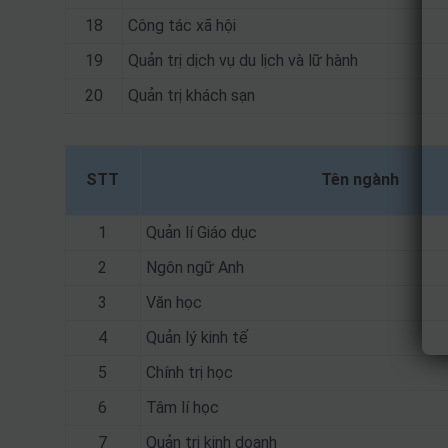
18
Công tác xã hội
19
Quản trị dịch vụ du lịch và lữ hành
20
Quản trị khách sạn
STT
Tên ngành
1
Quản lí Giáo dục
2
Ngôn ngữ Anh
3
Văn học
4
Quản lý kinh tế
5
Chính trị học
6
Tâm lí học
7
Quản trị kinh doanh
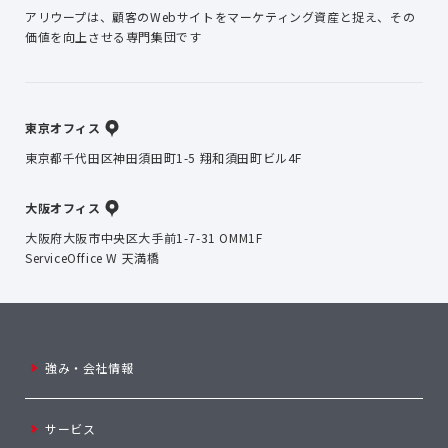
アリウープは、顧客のWebサイトを
マーケティング資産と捉え、
その
価値を向上させる専門集団です
東京オフィス
東京都千代田区神田須田町1-5 翔和須田町ビル4F
大阪オフィス
大阪府大阪市中央区大手前1-7-31 OMM1F
ServiceOffice W 天満橋
強み・会社情報
サービス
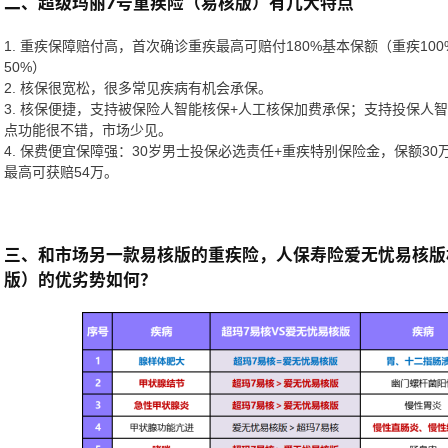
二、超级玛丽7号重疾险（易核版）有几大特点
1. 重疾保障赔付高，首次确诊重疾最高可赔付180%基本保额（重疾100
50%）
2. 核保很宽松，很多常见疾病有机会承保。
3. 核保便捷，支持被保险人智能核保+人工核保加费承保；支持投保人
点功能很不错，市场少见。
4. 保费便宜保障强：30岁男士投保必选责任+重疾特别保险金，保额30
最高可获赔54万。
三、和市场另一款易核版的重疾险，人保寿险爱无忧易核版
版）的优劣势如何？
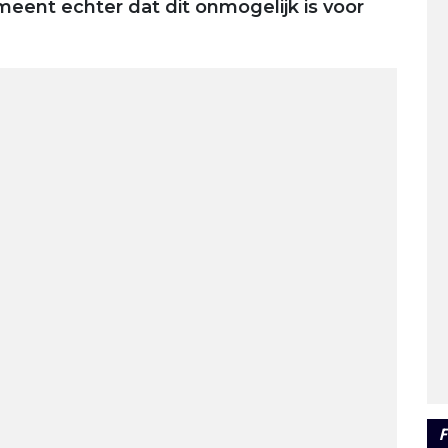
 meent echter dat dit onmogelijk is voor
.
F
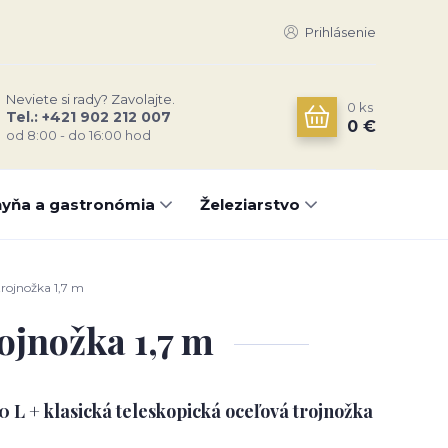
Prihlásenie
Neviete si rady? Zavolajte.
0
ks
Tel.: +421 902 212 007
0 €
od 8:00 - do 16:00 hod
yňa a gastronómia
Železiarstvo
trojnožka 1,7 m
ojnožka 1,7 m
0 L + klasická teleskopická oceľová trojnožka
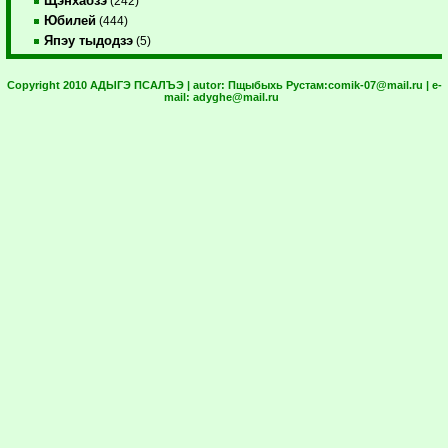
Щэнхабзэ
(242)
Юбилей
(444)
Япэу тыдодзэ
(5)
Copyright 2010 АДЫГЭ ПСАЛЪЭ | autor:
Пщыбыхь Рустам:
comik-07@mail.ru
| e-
mail:
adyghe@mail.ru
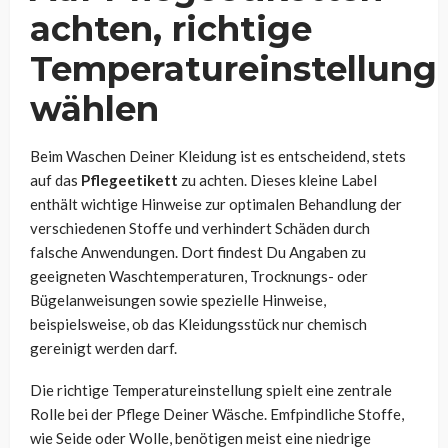
achten, richtige
Temperatureinstellung
wählen
Beim Waschen Deiner Kleidung ist es entscheidend, stets
auf das
Pflegeetikett
zu achten. Dieses kleine Label
enthält wichtige Hinweise zur optimalen Behandlung der
verschiedenen Stoffe und verhindert Schäden durch
falsche Anwendungen. Dort findest Du Angaben zu
geeigneten Waschtemperaturen, Trocknungs- oder
Bügelanweisungen sowie spezielle Hinweise,
beispielsweise, ob das Kleidungsstück nur chemisch
gereinigt werden darf.
Die richtige Temperatureinstellung spielt eine zentrale
Rolle bei der Pflege Deiner Wäsche. Emfpindliche Stoffe,
wie Seide oder Wolle, benötigen meist eine niedrige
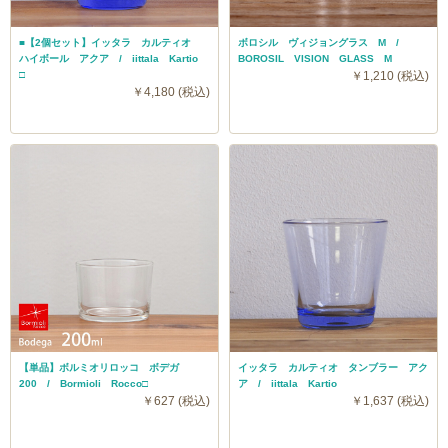
■【2個セット】イッタラ カルティオ
ボロシル ヴィジョングラス M /
ハイボール アクア / iittala Kartio
BOROSIL VISION GLASS M
□
￥1,210 (税込)
￥4,180 (税込)
【単品】ボルミオリロッコ ボデガ
イッタラ カルティオ タンブラー アク
200 / Bormioli Rocco□
ア / iittala Kartio
￥627 (税込)
￥1,637 (税込)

▶ [Problem requirements]:
Revise the items from the line containing "Prihlásenie" through the line containing "adyghe@mail.ru", replacing "Železiarstvo" with "Náradie" and leaving everything else unchanged. Leave the pictures out of your answer.

▶ [Expected answer]:
Prihlásenie
Neviete si rady? Zavolajte.
0
ks
Tel.: +421 902 212 007
0 €
od 8:00 - do 16:00 hod
yňa a gastronómia
Náradie
trojnožka 1,7 m
ojnožka 1,7 m
0 L + klasická teleskopická oceľová trojnožka
Щэнхабзэ
(242)
Юбилей
(444)
Япэу тыдодзэ
(5)
Copyright 2010 АДЫГЭ ПСАЛЪЭ | autor:
Пщыбыхь Рустам:
comik-07@mail.ru
| e-
mail:
adyghe@mail.ru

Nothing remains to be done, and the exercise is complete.